PAGE EXTRACT →
This article lists historical events that occurred between 101–200 in modern-day Lebanon or regarding its people.

Administration

Roman emperor Hadrian (reigned 117–138) is said to have considered a division of the overly large province of Syria in 123–124 AD, but it was not until shortly after c. 194 AD that Septimius Severus (r. 193–211) actually undertook this, dividing the province into Syria Coele in the north and Phoenice in the south. The province was much larger than the area traditionally called Phoenicia: for example, cities like Emesa and Palmyra and the base of the Legio III Gallica in Raphanaea were now subject to governor in Tyre. Veterans of this military unit were settled in Tyre, which also received the rank of colonia.

INFORMATION SUPPLIED →
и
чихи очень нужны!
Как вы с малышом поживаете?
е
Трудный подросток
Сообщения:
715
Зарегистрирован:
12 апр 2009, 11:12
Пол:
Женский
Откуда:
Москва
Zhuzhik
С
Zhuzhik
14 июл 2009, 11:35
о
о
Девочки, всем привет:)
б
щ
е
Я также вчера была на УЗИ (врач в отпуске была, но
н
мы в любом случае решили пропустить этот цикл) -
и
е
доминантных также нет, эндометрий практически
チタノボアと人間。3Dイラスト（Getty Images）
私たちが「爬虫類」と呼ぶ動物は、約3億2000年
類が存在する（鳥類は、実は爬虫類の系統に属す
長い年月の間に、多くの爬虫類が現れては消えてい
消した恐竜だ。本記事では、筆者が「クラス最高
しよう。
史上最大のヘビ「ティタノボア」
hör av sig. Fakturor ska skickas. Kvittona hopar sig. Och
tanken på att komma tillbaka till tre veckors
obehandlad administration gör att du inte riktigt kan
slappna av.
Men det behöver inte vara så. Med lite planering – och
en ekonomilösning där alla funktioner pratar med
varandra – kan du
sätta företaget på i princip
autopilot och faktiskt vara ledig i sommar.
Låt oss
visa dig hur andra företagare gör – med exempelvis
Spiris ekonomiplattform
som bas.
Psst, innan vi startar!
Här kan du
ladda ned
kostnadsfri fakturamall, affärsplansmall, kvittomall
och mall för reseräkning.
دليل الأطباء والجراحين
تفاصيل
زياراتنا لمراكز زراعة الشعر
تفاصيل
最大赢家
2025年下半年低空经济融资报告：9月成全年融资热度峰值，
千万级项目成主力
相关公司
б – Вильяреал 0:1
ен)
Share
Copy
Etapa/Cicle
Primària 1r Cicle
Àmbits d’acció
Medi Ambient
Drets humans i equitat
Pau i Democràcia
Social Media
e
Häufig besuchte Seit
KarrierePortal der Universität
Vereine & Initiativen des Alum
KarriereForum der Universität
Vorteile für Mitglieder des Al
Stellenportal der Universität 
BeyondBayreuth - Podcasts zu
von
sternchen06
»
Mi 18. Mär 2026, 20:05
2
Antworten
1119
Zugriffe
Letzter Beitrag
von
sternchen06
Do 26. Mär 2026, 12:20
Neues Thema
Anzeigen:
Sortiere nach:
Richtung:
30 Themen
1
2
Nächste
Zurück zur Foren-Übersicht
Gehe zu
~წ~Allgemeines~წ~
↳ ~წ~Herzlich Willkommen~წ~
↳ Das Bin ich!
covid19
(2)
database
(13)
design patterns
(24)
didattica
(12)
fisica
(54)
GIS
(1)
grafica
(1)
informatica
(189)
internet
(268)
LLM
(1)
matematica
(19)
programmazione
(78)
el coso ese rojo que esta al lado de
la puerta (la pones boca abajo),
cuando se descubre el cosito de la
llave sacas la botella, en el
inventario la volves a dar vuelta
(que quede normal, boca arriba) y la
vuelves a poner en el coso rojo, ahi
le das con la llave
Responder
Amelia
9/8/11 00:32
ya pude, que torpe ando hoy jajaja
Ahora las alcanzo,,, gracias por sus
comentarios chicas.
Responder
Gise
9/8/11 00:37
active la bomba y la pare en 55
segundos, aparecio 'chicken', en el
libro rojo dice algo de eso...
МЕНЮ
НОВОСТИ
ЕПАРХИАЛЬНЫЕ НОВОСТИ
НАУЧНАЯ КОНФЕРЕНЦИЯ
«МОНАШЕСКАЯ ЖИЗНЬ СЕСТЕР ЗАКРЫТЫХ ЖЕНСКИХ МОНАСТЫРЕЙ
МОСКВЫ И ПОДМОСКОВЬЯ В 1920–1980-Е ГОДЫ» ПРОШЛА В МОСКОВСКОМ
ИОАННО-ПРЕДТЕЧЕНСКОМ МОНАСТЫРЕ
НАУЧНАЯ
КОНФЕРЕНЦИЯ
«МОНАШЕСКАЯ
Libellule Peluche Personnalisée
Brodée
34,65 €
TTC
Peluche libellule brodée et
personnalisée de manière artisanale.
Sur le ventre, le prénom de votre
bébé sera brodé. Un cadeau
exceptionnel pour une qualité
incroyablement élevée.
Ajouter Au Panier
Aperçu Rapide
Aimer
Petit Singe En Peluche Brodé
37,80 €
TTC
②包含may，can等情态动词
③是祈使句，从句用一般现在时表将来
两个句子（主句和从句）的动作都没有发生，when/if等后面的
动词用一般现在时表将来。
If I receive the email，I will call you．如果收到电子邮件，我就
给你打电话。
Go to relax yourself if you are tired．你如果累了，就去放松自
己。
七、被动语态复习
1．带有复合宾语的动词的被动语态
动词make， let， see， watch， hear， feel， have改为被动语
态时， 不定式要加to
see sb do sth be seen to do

WORK TO BE COMPLETED → Write the next part of the article on second-century events in what is now Lebanon, picking up after its final sentence. The items that come after the text are not needed for this work.

OUTPUT FOR THIS EXERCISE →
War of Succession

After the death of the 2nd century Roman emperor Commodus, a civil war erupted, in which Berytus, and Sidon supported Pescennius Niger. While the city of Tyre  supported Septimius Severus, which led Niger to send Mauri javelin men and archers to sack the city. However, Niger lost the civil war, and Septimius Severus decided to show his gratitude for Tyre's support by making it the capital of Phoenice.

Propraetorial Imperial Legates of Phoenicia

Events

100s 

Lebanese Roman grammarian and critic Marcus Valerius Probus, dies in 105 AD.
Eudokia of Baalbek is beheaded in 1 March, 107 AD.

110s
Adrianus of Tyre, a sophist of ancient Athens who flourished under the emperors Marcus Aurelius and Commodus is born in 113 AD.
The 115 Antioch earthquake in which Beirut suffers significant damage, occurs on 13 December 115 AD.

130s

Marinus of Tyre, a Greek geographer, cartographer and mathematician, who founded mathematical geography and provided the underpinnings of Claudius Ptolemy's influential Geography, dies in 130 AD.
Roman Emperor Hadrian visits the city of Tyre in 130/131.

140s
Lebanese antiquarian writer of grammatical, lexical and historical works and writer of Phoenician history Philo of Byblos dies in 141 AD.

150s
Phoenician-born Pope Anicetus is elected as bishop of Rome .

170s
The famous Lebanese jurist Ulpian, Latin: Gnaeus Domitius Annius Ulpianus; one of the great legal authorities, is born in Tyre, possibly .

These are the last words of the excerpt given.